Patent Abstract:
An electroplating apparatus includes: a wafer holder that is detachable from an engaging hole of a cathode holder and capable of moving in a up and down direction; a spring contact type cathode electrode that is fixed to an electrode housing recess on a top surface of the wafer holder and presses against a backside of a wafer placed on the wafer holder; and a suction pad that is fixed to a pad housing recess on a top surface of the wafer holder and suctions the backside of the wafer placed on the wafer holder.

Full Description:
FIELD OF THE INVENTION 
     The invention relates to an electroplating apparatus used for plating substrates for electronic components, wafers for ICs and wafers for thin-film magnetic heads. 
     BACKGROUND OF THE INVENTION 
     A thin plating film attached to a plating surface (referred to as a front surface) of a wafer is formed by use of an electroplating apparatus. In the electroplating apparatus, a conductive base film is disposed on a front side on which a plating film is being formed and, with the base film as a cathode, a current is flowed in a plating solution to precipitate a plating film on the base film. 
     As an existing electroplating apparatus, an apparatus where the plating is carried out with a front side of a wafer turned downward (referred to as a bottom surface plating method) and an apparatus where the plating is carried out with the front side turned upward (referred to as a top surface plating method) are in use. 
     In the electroplating apparatus for bottom surface plating method, an anode electrode is disposed at a bottom portion of a plating bath, on an upper side thereof a wafer holder is disposed movable up and down, on the wafer holder a wafer is placed with a front side turned downward, after that a cathode holder is inserted in the wafer holder, a spring contact type cathode electrode is brought into contact with a back side of the wafer under pressure and the wafer is energized. 
     In the bottom surface plating method, since a wafer and a wafer holder are manually set to carry out the plating with a front side turned downward, the operating efficiency is not good. In this connection, in order to improve the operating efficiency, an automation apparatus is considered. 
     However, the process of setting a cathode electrode and a wafer can be automated only in a very complicated manner. In a Permalloy plating apparatus where the plating is applied with a magnetic field applied to give the directionality, the automation in the bottom surface plating method is difficult and has not yet been put into practical use.

################

• _REQUESTS_
(1) Which three components does the abstract of the electroplating patent text say the apparatus includes?
(2) Could you copy the electroplating patent text from "In the bottom surface plating method, since" up to and including "apparatus is considered."?
The entries that follow have no connection to the electroplating patent text.

################

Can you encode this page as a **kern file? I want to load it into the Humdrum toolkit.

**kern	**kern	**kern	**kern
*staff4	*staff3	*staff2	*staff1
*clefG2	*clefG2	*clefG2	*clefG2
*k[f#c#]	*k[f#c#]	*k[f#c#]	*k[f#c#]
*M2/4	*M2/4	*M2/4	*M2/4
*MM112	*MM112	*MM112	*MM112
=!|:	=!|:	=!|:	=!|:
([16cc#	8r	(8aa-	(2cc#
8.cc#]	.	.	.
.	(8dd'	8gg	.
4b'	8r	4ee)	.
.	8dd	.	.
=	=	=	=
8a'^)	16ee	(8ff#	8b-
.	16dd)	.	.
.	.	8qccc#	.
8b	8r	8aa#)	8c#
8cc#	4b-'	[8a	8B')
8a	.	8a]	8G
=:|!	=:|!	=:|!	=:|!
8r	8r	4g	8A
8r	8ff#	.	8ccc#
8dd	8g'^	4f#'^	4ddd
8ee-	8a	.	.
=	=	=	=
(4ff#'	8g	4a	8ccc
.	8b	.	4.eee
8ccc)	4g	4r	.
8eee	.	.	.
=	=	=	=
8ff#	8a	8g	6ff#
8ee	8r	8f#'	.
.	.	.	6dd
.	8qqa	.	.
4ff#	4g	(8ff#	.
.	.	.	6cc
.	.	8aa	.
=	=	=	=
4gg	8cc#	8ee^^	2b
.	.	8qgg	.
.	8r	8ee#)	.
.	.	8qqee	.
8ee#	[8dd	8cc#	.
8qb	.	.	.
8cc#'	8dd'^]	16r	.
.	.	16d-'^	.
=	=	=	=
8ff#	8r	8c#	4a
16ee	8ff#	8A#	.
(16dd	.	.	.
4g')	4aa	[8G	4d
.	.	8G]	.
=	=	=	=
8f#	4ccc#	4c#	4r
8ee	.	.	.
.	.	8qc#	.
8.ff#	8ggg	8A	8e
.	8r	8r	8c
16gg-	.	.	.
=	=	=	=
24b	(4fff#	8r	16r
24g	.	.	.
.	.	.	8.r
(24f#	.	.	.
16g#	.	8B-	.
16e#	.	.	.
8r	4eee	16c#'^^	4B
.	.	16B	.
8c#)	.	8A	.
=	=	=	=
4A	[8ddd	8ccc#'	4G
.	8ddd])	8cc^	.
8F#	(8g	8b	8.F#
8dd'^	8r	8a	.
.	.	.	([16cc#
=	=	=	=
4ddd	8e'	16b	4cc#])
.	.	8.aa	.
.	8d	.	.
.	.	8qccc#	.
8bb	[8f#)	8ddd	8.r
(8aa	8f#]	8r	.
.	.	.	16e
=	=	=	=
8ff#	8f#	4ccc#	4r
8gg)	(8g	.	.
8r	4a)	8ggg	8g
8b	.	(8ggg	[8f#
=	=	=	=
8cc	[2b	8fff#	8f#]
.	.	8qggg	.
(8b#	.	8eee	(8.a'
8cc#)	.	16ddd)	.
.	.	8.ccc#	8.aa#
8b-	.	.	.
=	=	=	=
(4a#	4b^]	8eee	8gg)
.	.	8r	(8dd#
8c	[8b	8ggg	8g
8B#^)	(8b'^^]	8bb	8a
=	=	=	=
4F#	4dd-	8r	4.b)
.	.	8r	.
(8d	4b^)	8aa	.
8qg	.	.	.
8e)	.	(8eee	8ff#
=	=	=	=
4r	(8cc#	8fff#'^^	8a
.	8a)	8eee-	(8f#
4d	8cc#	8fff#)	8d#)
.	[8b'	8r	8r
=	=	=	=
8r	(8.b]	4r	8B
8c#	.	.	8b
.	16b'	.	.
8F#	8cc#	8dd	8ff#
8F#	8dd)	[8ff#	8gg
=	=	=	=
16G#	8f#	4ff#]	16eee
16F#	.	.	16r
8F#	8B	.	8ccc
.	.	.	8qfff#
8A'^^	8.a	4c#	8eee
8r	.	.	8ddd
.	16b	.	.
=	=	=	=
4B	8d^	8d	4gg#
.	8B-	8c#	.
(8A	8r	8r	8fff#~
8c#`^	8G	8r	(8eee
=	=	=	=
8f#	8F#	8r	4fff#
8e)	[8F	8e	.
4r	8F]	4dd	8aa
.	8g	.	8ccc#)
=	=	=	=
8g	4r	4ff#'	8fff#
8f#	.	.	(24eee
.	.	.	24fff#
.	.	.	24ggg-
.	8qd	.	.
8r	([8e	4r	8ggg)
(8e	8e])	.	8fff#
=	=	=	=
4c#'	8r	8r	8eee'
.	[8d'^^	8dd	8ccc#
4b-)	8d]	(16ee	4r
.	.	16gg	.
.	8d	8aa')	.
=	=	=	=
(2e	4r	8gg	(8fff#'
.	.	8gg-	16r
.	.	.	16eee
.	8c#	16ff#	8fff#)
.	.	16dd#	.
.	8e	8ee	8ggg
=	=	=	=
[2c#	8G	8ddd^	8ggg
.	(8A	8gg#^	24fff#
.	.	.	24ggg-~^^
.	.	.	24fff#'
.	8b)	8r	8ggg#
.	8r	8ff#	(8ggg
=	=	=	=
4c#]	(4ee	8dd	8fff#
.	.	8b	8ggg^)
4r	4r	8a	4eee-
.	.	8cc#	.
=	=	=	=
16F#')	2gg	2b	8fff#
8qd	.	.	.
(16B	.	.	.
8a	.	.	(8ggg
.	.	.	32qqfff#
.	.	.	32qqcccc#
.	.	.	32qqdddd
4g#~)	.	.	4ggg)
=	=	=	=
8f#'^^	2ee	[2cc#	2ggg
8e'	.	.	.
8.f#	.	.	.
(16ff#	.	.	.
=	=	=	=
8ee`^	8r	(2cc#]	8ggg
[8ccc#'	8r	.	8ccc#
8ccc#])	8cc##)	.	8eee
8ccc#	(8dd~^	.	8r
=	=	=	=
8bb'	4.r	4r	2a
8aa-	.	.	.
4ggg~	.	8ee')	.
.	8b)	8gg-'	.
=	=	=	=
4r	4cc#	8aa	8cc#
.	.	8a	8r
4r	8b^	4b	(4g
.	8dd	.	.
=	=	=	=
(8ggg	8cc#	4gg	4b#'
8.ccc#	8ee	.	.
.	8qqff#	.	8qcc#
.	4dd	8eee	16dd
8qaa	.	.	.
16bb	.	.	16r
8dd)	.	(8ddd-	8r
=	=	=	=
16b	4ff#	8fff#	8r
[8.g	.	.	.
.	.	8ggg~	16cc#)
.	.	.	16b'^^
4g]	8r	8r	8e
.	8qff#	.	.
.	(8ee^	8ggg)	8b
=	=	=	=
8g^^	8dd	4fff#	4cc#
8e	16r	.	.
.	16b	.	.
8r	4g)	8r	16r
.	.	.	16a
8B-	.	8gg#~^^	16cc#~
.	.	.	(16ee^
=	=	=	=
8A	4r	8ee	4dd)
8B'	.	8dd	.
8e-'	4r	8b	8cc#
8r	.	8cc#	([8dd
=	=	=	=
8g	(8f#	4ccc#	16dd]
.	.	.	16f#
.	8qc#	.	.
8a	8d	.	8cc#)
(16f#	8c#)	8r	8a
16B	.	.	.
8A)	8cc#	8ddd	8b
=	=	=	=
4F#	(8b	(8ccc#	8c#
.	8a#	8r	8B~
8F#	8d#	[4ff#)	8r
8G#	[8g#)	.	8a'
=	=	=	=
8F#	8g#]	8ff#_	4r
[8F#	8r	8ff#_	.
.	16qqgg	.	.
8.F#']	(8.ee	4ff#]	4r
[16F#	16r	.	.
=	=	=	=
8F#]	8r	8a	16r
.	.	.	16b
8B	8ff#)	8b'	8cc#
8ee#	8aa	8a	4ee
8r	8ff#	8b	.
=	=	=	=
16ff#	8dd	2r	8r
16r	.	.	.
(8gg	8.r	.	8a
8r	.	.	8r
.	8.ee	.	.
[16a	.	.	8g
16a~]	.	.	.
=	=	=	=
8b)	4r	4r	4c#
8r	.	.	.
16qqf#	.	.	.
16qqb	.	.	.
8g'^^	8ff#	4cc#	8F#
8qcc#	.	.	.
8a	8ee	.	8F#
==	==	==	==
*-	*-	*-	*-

################

• _TASK-BY-TASK SOLUTIONS_
(1)
- A wafer holder
- A spring contact type cathode electrode
- A suction pad

(2)
In the bottom surface plating method, since a wafer and a wafer holder are manually set to carry out the plating with a front side turned downward, the operating efficiency is not good. In this connection, in order to improve the operating efficiency, an automation apparatus is considered.